__Exercise input__:

※

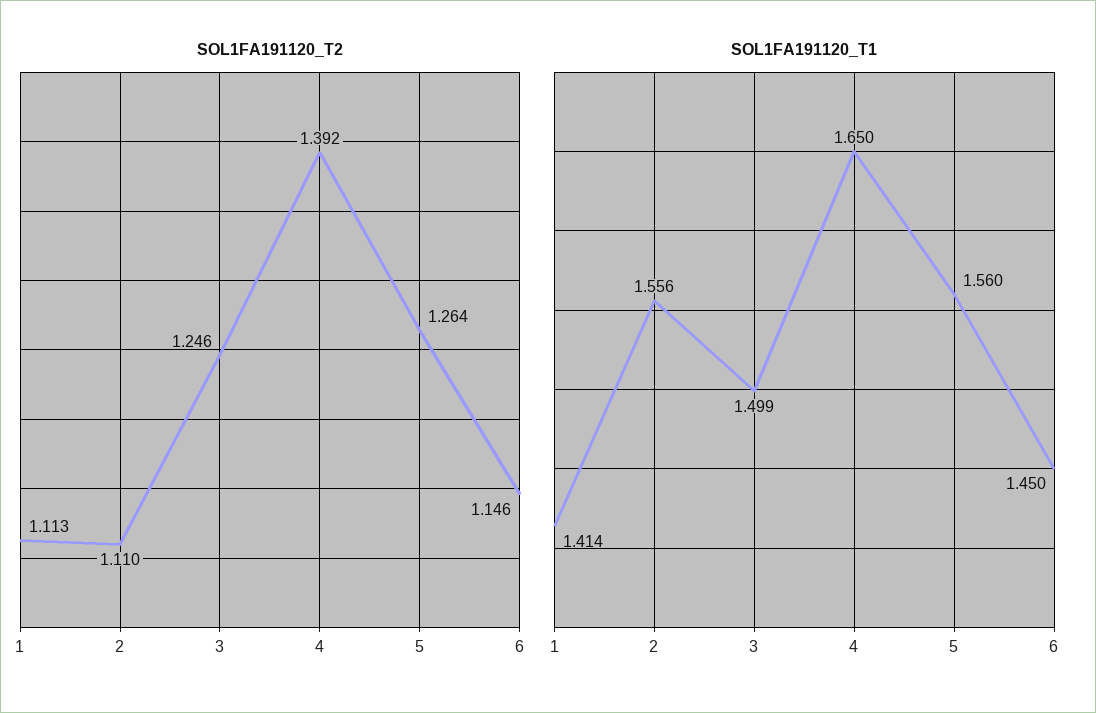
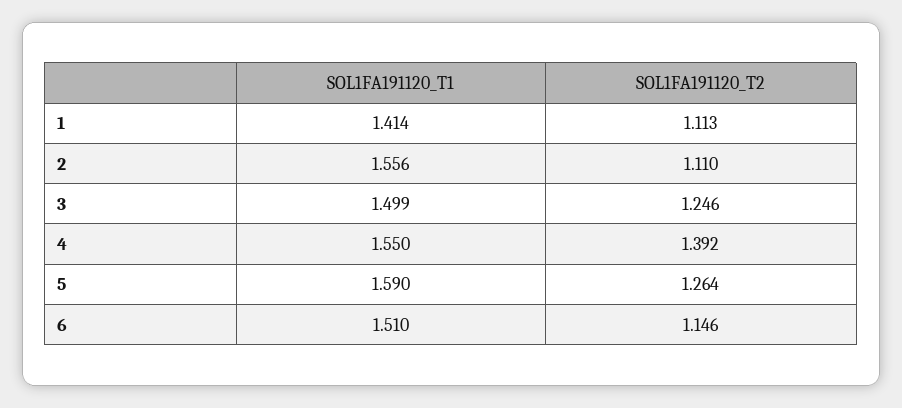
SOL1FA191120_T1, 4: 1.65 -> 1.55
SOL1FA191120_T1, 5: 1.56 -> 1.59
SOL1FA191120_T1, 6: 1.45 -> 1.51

※

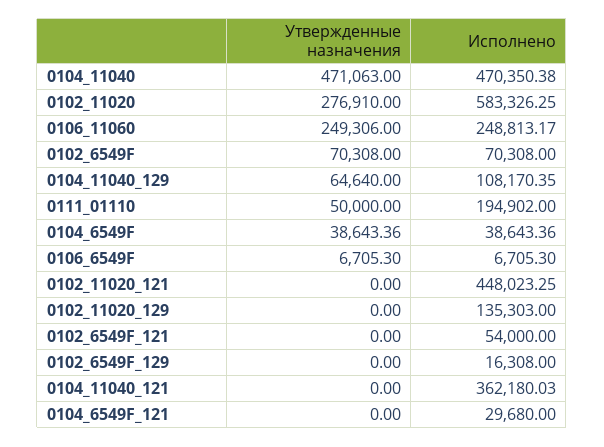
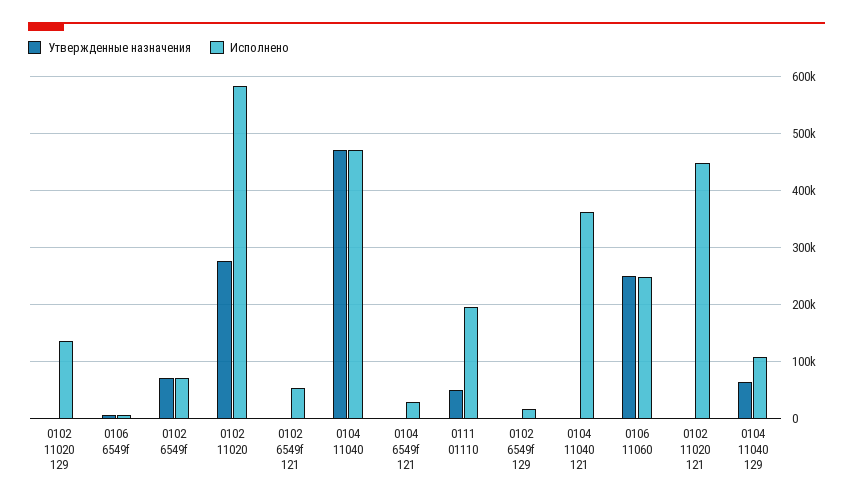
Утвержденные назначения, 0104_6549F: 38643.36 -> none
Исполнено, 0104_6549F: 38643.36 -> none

※

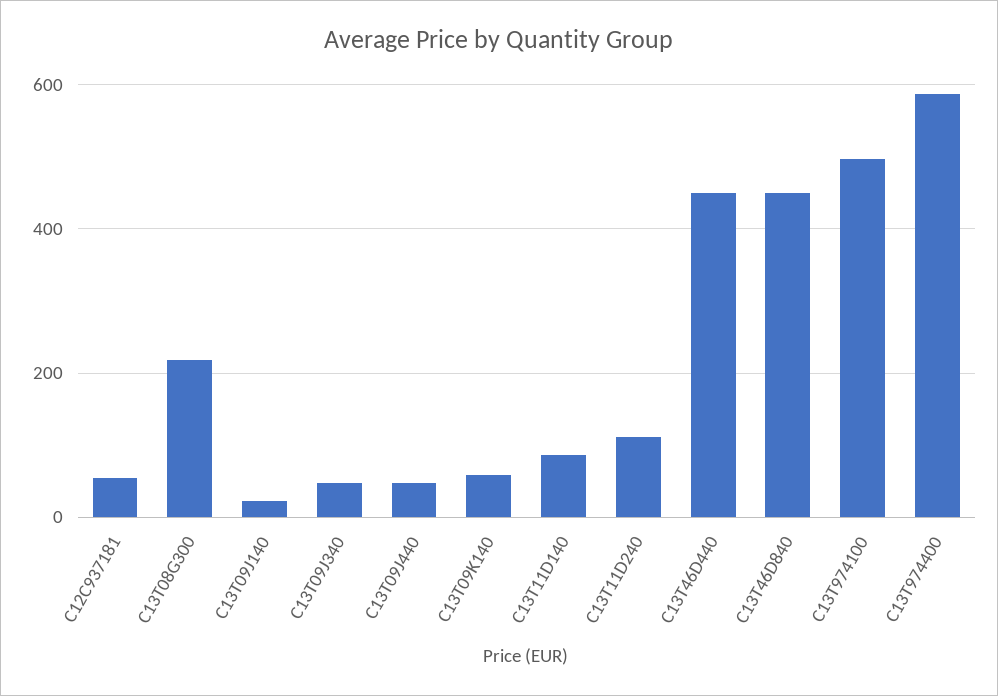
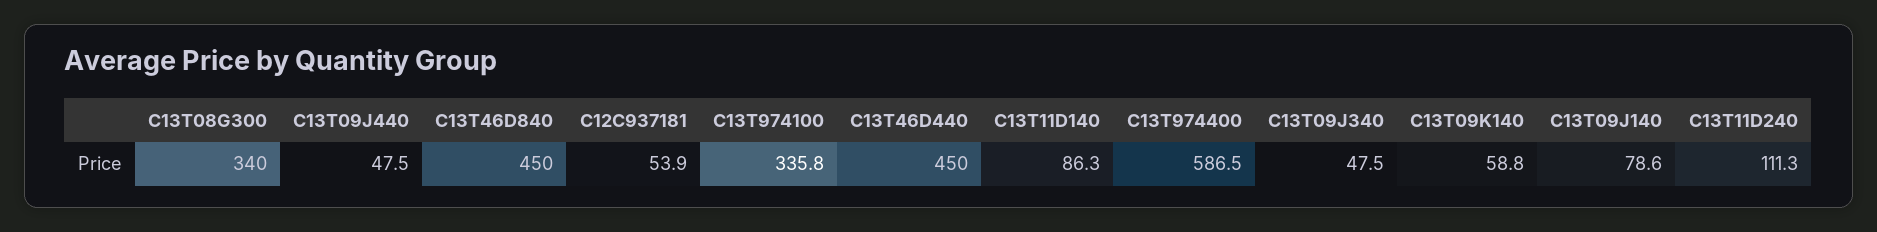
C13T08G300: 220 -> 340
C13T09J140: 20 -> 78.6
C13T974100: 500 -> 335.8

※

__Task__: In the data above, find the line that contains "SOL1FA191120_T1, 4: 1.65 -> 1.55" and the line that contains "SOL1FA191120_T1, 6: 1.45 -> 1.51". Repeat exactly those lines and every line between them, and only those.

__Your solution__:
SOL1FA191120_T1, 4: 1.65 -> 1.55
SOL1FA191120_T1, 5: 1.56 -> 1.59
SOL1FA191120_T1, 6: 1.45 -> 1.51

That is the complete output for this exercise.